Source material ▸
====

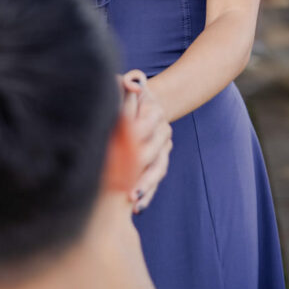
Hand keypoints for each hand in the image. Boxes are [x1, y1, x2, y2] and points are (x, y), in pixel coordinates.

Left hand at [121, 69, 172, 213]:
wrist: (144, 103)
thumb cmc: (128, 94)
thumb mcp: (127, 84)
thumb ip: (129, 81)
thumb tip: (134, 84)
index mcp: (154, 112)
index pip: (147, 128)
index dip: (138, 142)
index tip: (125, 155)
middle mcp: (163, 132)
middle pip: (156, 155)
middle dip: (142, 174)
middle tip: (128, 192)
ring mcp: (163, 148)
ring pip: (158, 170)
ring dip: (147, 188)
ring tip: (134, 204)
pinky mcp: (159, 161)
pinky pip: (156, 179)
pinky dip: (148, 193)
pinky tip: (137, 207)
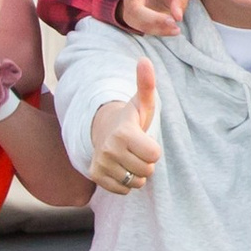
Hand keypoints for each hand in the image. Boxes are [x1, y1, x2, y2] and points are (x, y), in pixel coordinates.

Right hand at [89, 61, 161, 192]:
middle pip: (147, 171)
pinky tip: (120, 167)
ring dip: (137, 174)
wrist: (103, 130)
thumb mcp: (141, 103)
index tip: (144, 139)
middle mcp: (109, 149)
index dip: (154, 149)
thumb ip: (146, 84)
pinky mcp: (95, 176)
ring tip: (128, 158)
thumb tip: (144, 60)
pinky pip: (123, 190)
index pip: (154, 155)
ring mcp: (101, 163)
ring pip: (136, 182)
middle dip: (146, 163)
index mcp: (124, 132)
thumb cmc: (130, 119)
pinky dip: (125, 183)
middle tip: (136, 149)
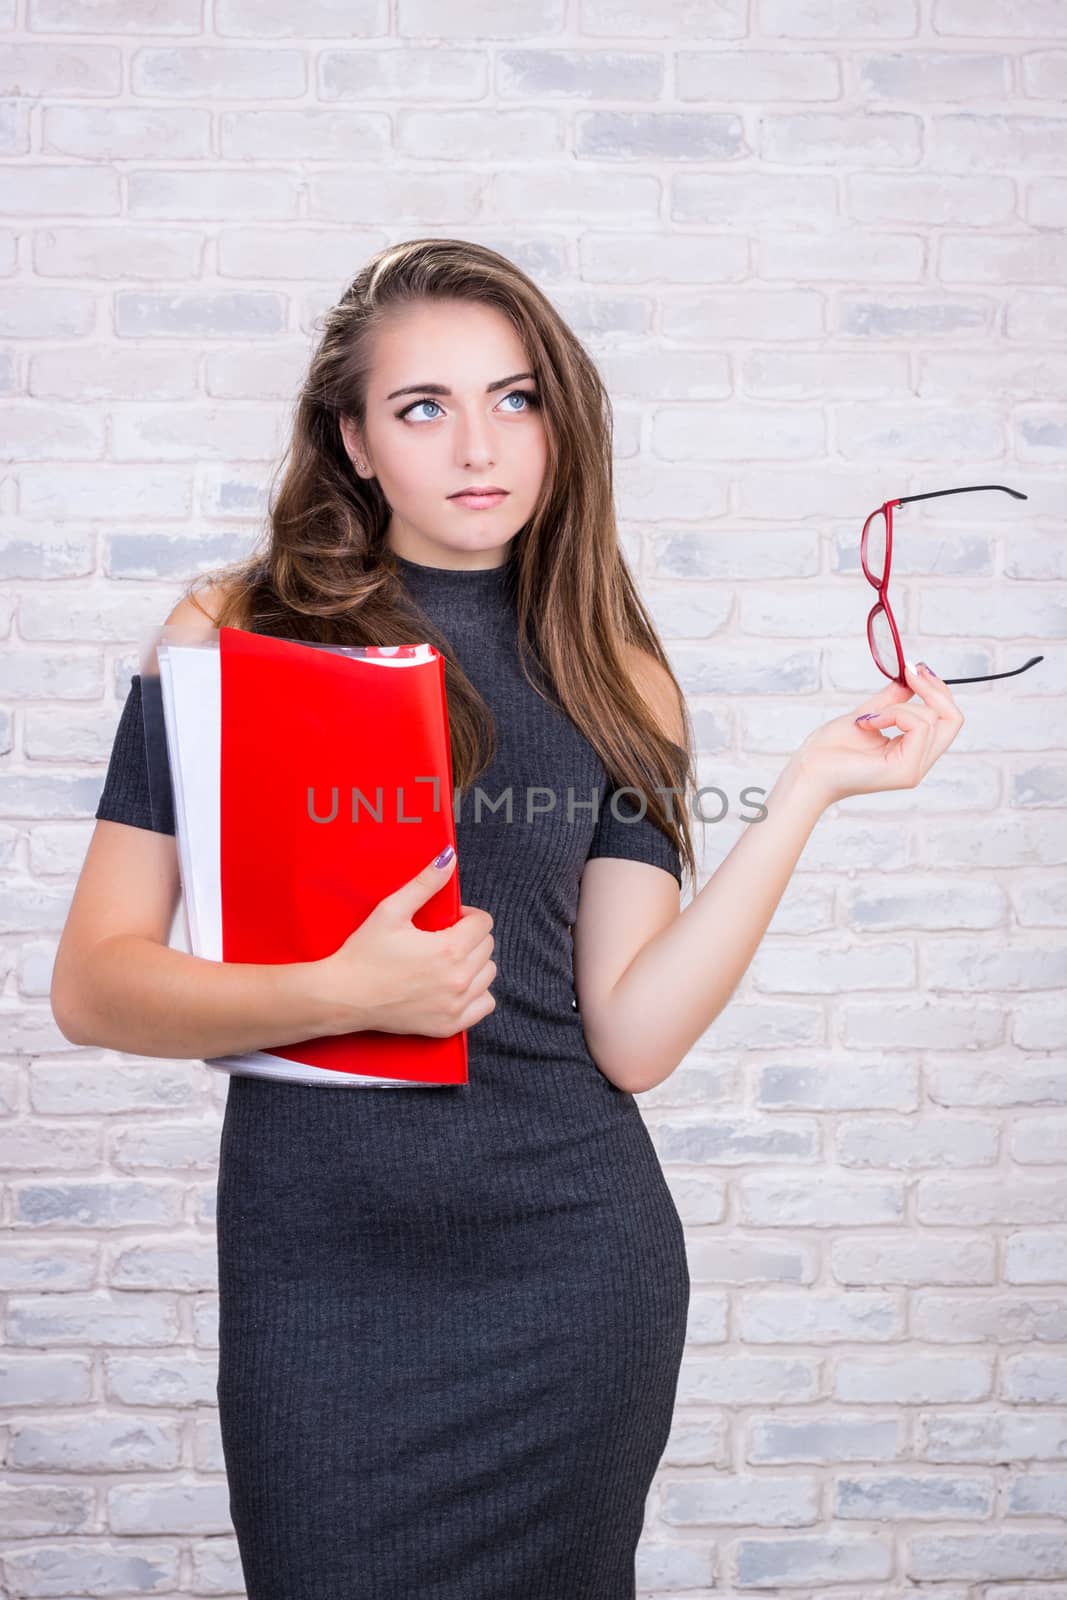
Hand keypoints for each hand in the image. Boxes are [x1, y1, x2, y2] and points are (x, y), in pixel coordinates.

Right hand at [317, 849, 496, 1037]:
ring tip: (447, 961)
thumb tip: (449, 857)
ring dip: (474, 964)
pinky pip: (484, 1005)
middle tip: (442, 938)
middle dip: (470, 938)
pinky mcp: (449, 1025)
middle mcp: (459, 979)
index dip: (467, 916)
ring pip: (488, 975)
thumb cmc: (364, 953)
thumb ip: (425, 883)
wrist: (344, 996)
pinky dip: (476, 994)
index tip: (449, 920)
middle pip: (487, 948)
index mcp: (449, 949)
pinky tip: (454, 986)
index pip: (484, 924)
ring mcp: (456, 1005)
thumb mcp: (391, 910)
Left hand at [788, 661, 964, 808]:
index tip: (916, 669)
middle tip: (910, 673)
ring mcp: (914, 769)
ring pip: (933, 719)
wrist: (808, 771)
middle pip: (953, 719)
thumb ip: (893, 700)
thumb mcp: (867, 714)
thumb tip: (912, 677)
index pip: (947, 719)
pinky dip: (894, 714)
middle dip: (934, 689)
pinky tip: (868, 723)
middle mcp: (918, 763)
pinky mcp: (906, 771)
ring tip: (869, 717)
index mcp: (912, 752)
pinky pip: (918, 727)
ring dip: (900, 706)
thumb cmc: (829, 750)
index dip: (937, 689)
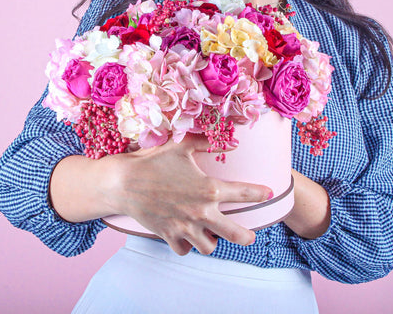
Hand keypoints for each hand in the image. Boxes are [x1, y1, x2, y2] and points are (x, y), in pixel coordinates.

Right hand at [103, 134, 272, 255]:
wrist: (124, 182)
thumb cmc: (153, 162)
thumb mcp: (181, 147)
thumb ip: (208, 143)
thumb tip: (232, 141)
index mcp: (209, 188)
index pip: (245, 193)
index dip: (260, 193)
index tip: (268, 193)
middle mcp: (201, 212)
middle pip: (236, 234)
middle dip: (247, 237)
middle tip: (250, 235)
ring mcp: (185, 227)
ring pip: (210, 246)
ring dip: (213, 240)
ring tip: (211, 232)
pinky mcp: (169, 236)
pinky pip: (185, 250)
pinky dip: (188, 245)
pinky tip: (187, 235)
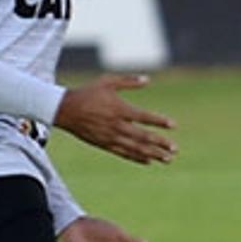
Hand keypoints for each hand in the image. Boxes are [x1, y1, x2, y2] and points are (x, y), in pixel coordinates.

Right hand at [54, 74, 176, 165]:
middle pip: (143, 137)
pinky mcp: (104, 144)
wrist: (65, 110)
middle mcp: (116, 125)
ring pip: (135, 148)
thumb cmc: (88, 93)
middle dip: (160, 143)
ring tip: (167, 159)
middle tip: (175, 149)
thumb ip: (128, 81)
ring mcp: (110, 137)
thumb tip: (148, 80)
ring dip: (153, 154)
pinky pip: (123, 153)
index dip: (159, 122)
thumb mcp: (107, 82)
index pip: (144, 117)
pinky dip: (137, 158)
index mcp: (119, 109)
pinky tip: (148, 161)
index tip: (173, 126)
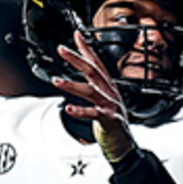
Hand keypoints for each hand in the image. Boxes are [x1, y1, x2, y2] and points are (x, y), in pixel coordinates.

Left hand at [53, 30, 135, 162]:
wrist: (125, 147)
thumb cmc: (113, 127)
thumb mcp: (104, 103)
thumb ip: (97, 90)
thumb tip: (86, 80)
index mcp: (109, 88)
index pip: (97, 64)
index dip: (87, 49)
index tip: (77, 35)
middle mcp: (111, 94)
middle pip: (93, 72)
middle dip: (76, 59)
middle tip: (62, 50)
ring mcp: (111, 106)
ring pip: (91, 91)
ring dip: (72, 85)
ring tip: (57, 81)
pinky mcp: (110, 120)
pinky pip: (94, 113)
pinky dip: (81, 110)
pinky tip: (69, 108)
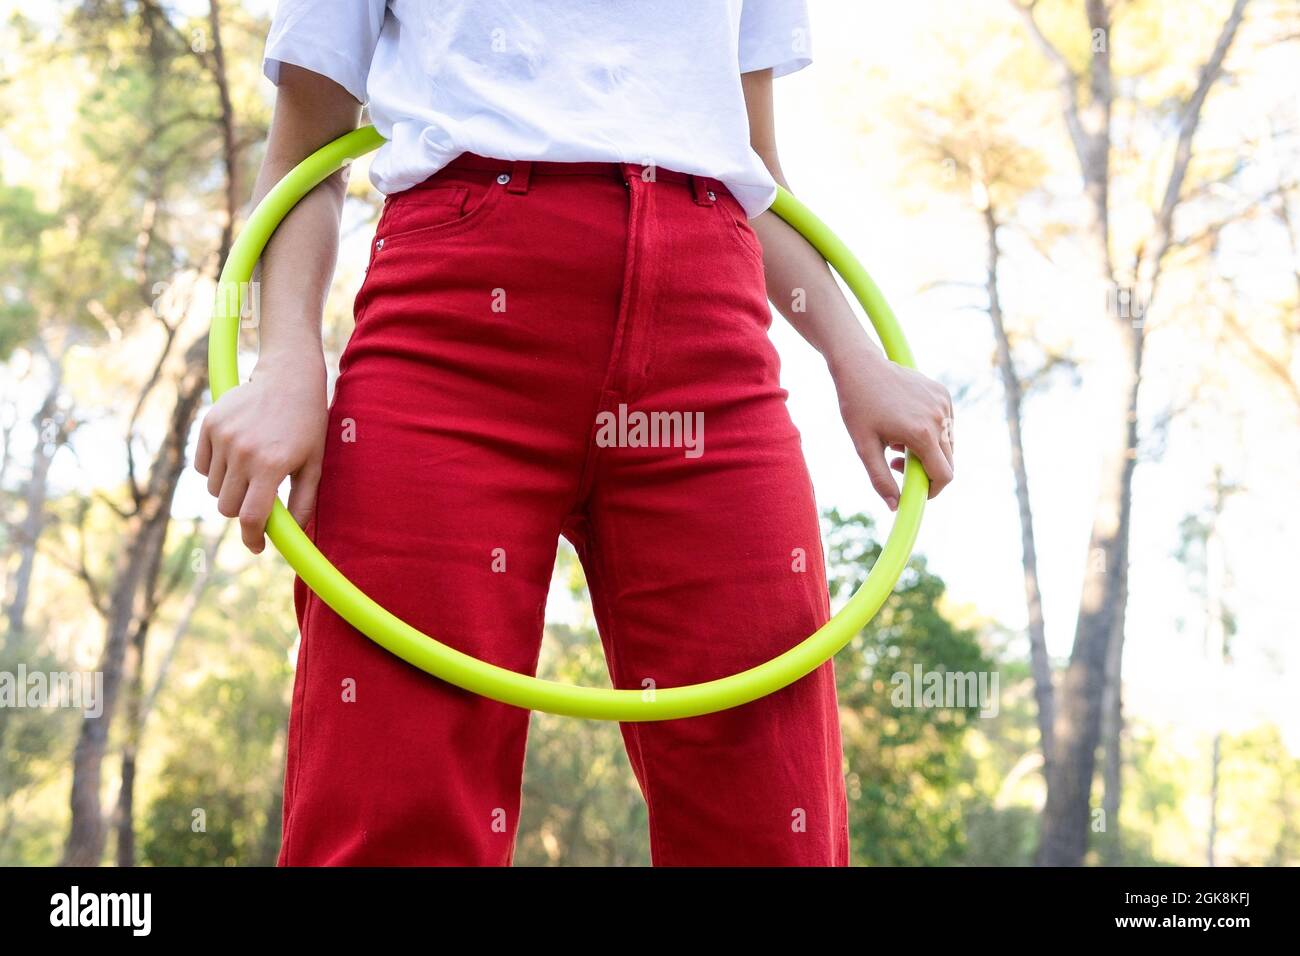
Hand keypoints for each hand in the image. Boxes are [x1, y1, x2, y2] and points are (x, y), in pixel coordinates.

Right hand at [195, 353, 327, 552]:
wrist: (288, 378)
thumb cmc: (307, 425)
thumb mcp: (313, 465)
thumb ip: (303, 503)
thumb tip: (293, 535)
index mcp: (272, 465)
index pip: (250, 517)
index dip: (252, 538)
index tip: (258, 546)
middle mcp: (243, 453)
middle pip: (227, 507)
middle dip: (242, 510)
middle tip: (259, 498)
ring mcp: (223, 437)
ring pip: (213, 488)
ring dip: (229, 489)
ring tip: (251, 469)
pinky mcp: (209, 424)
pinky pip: (201, 466)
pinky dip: (214, 469)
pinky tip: (235, 455)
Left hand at [829, 346, 953, 509]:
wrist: (860, 366)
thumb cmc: (858, 406)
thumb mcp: (864, 447)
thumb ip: (880, 479)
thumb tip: (895, 505)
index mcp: (922, 433)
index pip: (944, 475)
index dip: (932, 491)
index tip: (915, 491)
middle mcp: (939, 418)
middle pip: (948, 461)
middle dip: (926, 470)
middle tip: (896, 462)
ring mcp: (943, 403)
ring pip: (948, 443)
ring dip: (928, 451)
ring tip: (898, 442)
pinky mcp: (943, 393)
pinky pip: (946, 424)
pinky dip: (932, 432)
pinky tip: (907, 423)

====

Task requirements ▸ Begin at the first line of the entries and stop after the line holding "ring pip: (488, 975)"; repeat those lines exactly, but not the pictures.

The answer ▸
Hand keypoints for each hand in the image. Boxes are [x1, y1, x2, y2] and points are (x, y), in pixel coordinates.

Left hand at [121, 69, 172, 213]:
wrist: (144, 103)
thumb cmc: (128, 94)
thumb mcp: (127, 84)
thumb ip: (129, 81)
thumb tip: (134, 84)
index mcp: (154, 112)
index pip: (147, 128)
index dip: (138, 142)
index tip: (125, 155)
middle mcp: (163, 132)
middle pip: (156, 155)
middle dip: (142, 174)
middle tip: (128, 192)
ring mcp: (163, 148)
ring pip: (158, 170)
ring dip: (147, 188)
ring tip: (134, 204)
pinky mcp: (159, 161)
pinky pip: (156, 179)
pinky dip: (148, 193)
pinky tip: (137, 207)
Hand keypoints for each hand in the image. Boxes are [x1, y1, x2, y2] and points are (x, y), in pixel coordinates.

Right hand at [89, 61, 161, 192]:
middle pip: (147, 171)
pinky tip: (120, 167)
ring dip: (137, 174)
wrist: (103, 130)
thumb mcp: (141, 103)
index tip: (144, 139)
middle mcp: (109, 149)
index dip: (154, 149)
thumb ip: (146, 84)
pinky mcp: (95, 176)
ring tip: (128, 158)
thumb tip: (144, 60)
pinky pip: (123, 190)
index pip: (154, 155)
ring mcp: (101, 163)
ring pip: (136, 182)
middle dip: (146, 163)
index mcp: (124, 132)
thumb cmc: (130, 119)
pinky dip: (125, 183)
middle tip: (136, 149)
Hand keypoints for each hand in the image. Boxes are [x1, y1, x2, y2] and points are (x, y), in pixel coordinates.

Right hand at [317, 849, 496, 1037]:
ring tip: (447, 961)
thumb tip: (449, 857)
ring dip: (474, 964)
pinky pip: (484, 1005)
middle tip: (442, 938)
middle dip: (470, 938)
pinky mcp: (449, 1025)
middle mcp: (459, 979)
index dip: (467, 916)
ring pip: (488, 975)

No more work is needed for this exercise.